The plan, designed by the Drift Foundation, aims to establish a recovery framework for lenders and borrowers affected by the cyberattack that paralyzed the platform on April 1, 2026. Under the proposal’s terms, consolidation into USDT would reduce exposure to crypto market volatility.
The proposal argues that directly returning deposited assets to lenders before loans are liquidated would create solvency issues. It says the lending system functioned as a shared liquidity pool before the incident, meaning premature withdrawals could disrupt the pool’s accounting and liquidity for other accounts.
DIP-10 states: “Returning deposits to lenders before loans are liquidated would remove the liquidity that other accounts depend on, breaking the accounting integrity of the pool.”
To execute the transition, the foundation is considering using spot markets, OTC trading desks, or on-chain aggregators. The choice of method would depend on liquidity conditions at the time of sale. The protocol also plans to stop interest accrual from the moment operations were paused.
Not all users reacted positively to the announcement. Some participants rejected the mandatory conversion of volatile assets such as SOL, ETH, or BTC into stablecoins. Complaints reported in governance forums argue that the measure removes any opportunity for victims to benefit from potential appreciation of their original holdings during the recovery process.
Criticism also focused on the discretion granted to the Drift Foundation over execution timing and pricing strategy. Some investors contend that large-scale asset sales could pressure market prices, potentially reducing the final recoverable value for users.

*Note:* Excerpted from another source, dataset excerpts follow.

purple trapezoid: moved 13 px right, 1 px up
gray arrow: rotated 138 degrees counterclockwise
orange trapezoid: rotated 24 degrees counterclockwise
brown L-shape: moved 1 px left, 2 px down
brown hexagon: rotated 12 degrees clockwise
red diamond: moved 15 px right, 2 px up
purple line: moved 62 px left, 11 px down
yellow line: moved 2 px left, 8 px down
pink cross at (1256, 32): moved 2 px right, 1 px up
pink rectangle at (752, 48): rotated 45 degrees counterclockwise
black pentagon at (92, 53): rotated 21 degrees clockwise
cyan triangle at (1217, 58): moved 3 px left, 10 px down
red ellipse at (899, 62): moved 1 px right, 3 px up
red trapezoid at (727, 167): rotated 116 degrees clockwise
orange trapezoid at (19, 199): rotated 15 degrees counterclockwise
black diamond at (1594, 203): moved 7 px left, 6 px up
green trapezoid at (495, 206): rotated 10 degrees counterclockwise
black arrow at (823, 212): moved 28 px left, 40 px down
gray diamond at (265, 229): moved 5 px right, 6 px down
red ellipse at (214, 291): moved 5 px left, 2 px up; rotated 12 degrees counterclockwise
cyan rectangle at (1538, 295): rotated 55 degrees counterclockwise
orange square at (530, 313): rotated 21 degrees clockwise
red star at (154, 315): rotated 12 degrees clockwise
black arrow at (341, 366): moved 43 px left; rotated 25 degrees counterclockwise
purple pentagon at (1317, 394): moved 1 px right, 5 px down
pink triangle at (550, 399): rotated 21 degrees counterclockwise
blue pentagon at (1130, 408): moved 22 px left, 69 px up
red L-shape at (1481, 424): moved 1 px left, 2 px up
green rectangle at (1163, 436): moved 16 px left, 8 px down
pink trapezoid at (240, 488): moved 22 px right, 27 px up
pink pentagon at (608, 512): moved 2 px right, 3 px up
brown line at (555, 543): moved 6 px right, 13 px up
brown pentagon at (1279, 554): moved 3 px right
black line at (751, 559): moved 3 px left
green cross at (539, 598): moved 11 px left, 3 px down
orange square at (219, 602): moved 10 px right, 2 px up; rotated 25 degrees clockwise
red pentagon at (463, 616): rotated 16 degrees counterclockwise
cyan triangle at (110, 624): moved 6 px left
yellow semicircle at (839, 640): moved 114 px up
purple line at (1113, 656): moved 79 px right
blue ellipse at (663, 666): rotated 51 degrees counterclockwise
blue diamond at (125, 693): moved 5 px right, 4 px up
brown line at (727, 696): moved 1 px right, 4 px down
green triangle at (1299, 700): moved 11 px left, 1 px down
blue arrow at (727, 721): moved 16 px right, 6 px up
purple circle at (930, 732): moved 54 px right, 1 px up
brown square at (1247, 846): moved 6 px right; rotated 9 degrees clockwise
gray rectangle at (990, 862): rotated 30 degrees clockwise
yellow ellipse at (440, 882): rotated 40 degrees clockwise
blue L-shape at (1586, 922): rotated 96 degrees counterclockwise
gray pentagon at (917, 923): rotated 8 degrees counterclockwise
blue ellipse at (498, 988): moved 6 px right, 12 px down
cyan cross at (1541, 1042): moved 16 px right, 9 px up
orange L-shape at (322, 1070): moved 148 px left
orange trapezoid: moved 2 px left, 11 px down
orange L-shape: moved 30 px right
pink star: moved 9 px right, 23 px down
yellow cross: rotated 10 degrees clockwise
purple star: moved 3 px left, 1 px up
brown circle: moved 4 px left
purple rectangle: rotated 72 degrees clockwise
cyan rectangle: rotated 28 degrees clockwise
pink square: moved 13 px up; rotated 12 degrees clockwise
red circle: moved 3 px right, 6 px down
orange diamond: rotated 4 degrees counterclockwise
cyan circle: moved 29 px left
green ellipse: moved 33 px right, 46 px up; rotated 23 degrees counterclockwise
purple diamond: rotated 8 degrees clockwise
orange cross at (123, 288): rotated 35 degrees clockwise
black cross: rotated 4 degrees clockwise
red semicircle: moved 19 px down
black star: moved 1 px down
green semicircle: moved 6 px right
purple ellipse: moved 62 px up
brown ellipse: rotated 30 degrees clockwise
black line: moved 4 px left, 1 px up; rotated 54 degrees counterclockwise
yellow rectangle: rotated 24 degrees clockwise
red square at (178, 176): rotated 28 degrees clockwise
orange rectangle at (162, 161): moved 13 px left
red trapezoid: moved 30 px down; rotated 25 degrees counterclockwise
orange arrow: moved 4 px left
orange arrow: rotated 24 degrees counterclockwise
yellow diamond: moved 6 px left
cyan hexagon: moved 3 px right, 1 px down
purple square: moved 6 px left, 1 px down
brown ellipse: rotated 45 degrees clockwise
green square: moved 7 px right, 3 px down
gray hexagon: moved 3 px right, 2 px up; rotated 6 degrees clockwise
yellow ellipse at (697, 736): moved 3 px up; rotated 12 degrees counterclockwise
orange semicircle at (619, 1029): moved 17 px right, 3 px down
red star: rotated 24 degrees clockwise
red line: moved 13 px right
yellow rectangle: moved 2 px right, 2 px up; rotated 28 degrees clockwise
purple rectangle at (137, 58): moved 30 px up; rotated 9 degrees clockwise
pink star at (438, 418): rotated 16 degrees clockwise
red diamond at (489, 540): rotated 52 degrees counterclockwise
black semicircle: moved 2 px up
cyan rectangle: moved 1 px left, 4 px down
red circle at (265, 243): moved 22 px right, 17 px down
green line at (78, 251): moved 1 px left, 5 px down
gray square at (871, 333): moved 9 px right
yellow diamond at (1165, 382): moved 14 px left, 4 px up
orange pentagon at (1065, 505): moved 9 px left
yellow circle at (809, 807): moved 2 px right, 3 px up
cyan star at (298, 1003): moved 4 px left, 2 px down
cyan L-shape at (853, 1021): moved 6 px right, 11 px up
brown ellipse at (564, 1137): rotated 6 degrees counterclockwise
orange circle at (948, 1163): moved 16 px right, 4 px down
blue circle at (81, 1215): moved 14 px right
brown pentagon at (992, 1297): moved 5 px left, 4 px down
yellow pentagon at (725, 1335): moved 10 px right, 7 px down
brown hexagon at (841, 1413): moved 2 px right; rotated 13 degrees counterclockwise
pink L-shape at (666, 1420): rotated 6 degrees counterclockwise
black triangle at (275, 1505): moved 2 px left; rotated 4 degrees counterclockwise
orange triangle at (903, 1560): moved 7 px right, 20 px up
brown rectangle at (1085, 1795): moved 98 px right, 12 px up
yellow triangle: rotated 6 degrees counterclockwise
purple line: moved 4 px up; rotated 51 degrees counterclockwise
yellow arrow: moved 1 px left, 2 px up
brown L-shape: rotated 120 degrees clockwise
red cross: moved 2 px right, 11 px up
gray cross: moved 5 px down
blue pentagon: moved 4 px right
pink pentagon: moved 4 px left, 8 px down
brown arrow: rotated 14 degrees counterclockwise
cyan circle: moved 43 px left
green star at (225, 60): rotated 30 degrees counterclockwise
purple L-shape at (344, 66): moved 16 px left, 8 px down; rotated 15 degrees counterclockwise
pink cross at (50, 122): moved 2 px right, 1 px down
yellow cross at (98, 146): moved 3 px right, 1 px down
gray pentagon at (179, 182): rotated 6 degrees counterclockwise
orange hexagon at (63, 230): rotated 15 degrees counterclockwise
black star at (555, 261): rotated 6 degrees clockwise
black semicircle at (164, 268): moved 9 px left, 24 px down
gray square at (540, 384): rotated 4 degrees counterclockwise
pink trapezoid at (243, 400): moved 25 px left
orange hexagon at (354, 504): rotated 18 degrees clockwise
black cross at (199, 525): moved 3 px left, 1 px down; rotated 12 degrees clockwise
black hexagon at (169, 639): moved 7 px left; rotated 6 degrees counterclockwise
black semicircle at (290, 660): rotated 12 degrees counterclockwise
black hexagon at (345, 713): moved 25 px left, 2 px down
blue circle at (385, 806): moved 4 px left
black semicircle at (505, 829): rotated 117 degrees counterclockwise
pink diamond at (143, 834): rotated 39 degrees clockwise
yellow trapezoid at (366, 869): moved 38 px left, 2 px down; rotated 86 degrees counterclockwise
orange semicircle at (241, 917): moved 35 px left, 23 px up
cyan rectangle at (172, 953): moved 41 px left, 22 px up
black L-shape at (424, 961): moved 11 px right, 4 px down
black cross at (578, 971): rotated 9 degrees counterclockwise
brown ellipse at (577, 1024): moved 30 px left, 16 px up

The crisis management framework at Drift reflects a broader shift in DeFi, where post-exploit recoveries increasingly resemble traditional financial restructuring processes rather than automatic smart contract actions. By the end of the first quarter of 2026, the incident was described as one of the largest governance failures on the Solana network.
The platform’s official relaunch is expected in the second quarter of 2026, including a redesign of the multi-signature system intended to prevent future compromises of administrative permissions.